The records section start

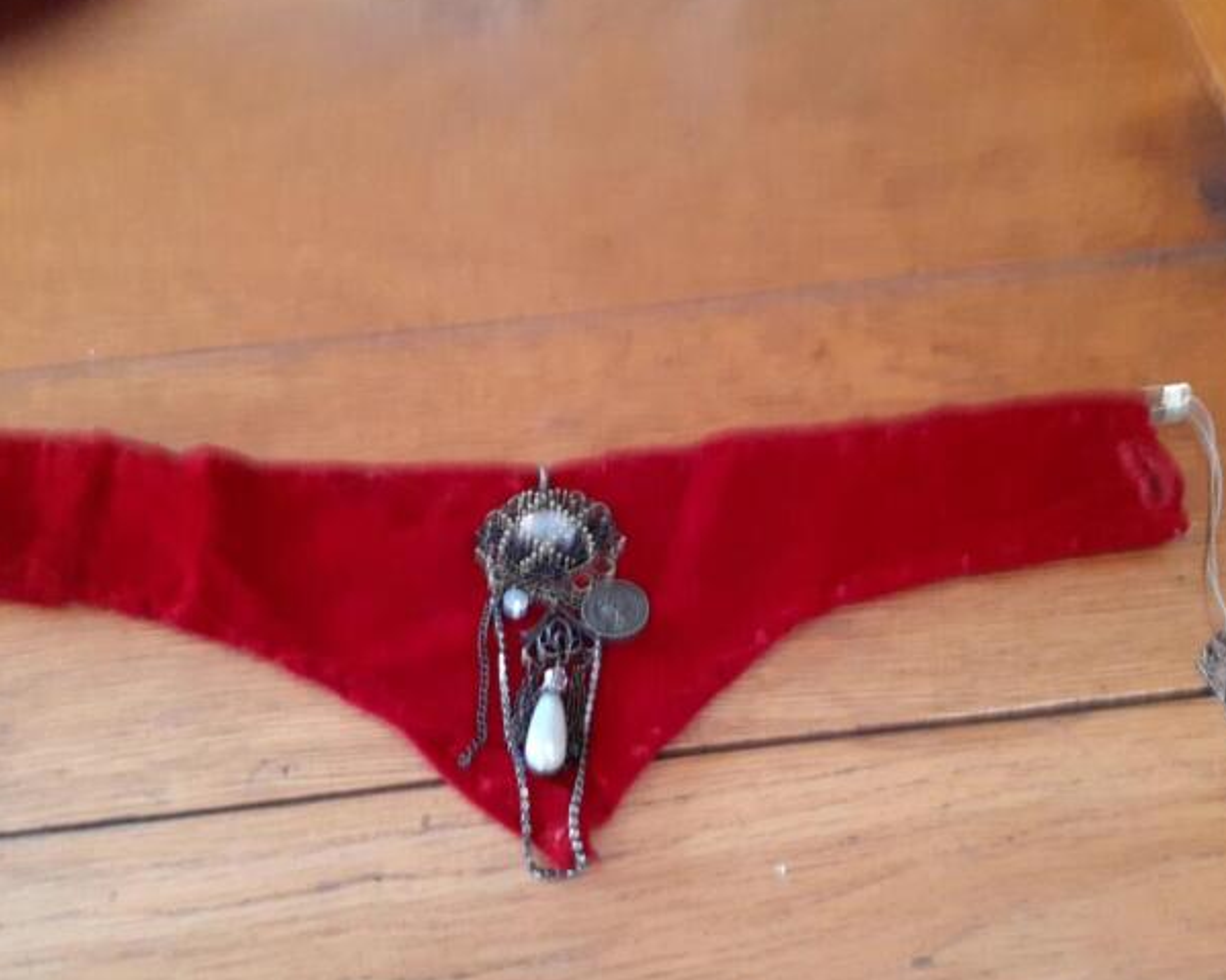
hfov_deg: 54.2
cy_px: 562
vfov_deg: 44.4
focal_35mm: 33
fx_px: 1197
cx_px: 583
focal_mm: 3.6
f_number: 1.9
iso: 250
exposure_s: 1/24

The records section end
The records section start

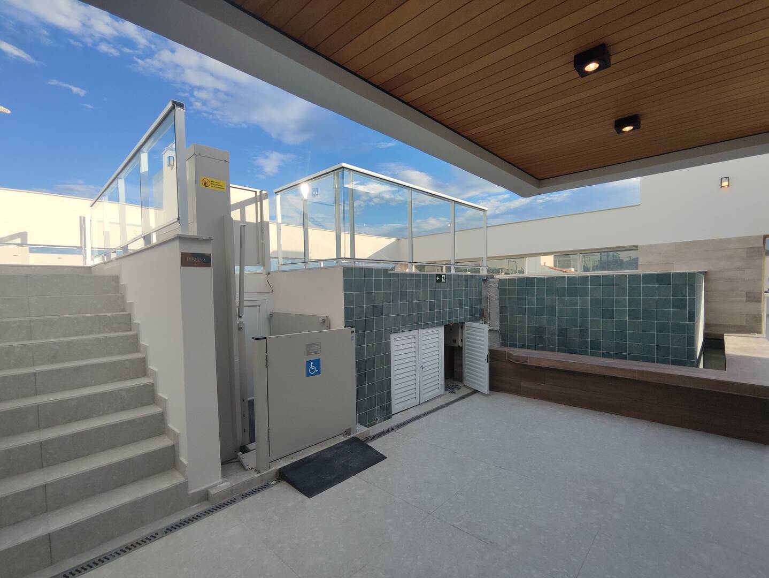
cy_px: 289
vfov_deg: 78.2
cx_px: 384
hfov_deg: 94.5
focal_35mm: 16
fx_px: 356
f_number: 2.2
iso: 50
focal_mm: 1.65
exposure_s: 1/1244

The records section end
The records section start

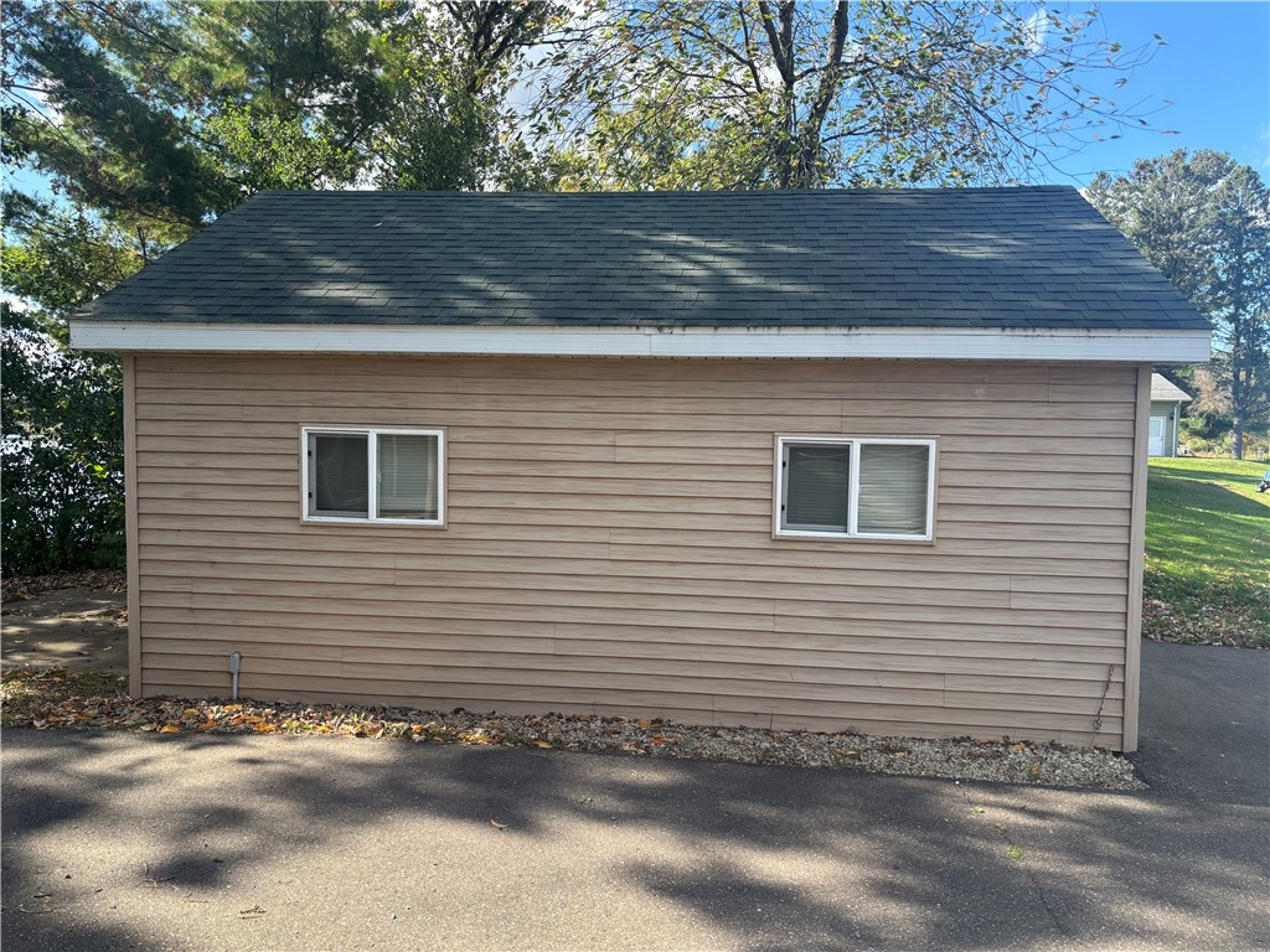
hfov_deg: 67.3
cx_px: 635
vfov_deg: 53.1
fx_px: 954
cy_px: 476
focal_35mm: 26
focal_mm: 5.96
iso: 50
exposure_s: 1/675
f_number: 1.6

The records section end

▸ **Activity**
Look above for the line holding "hfov_deg: 54.2". Print it and every line after it, exactly, through the line holding "exposure_s: 1/24".

▸ **Answer for the task**
hfov_deg: 54.2
cy_px: 562
vfov_deg: 44.4
focal_35mm: 33
fx_px: 1197
cx_px: 583
focal_mm: 3.6
f_number: 1.9
iso: 250
exposure_s: 1/24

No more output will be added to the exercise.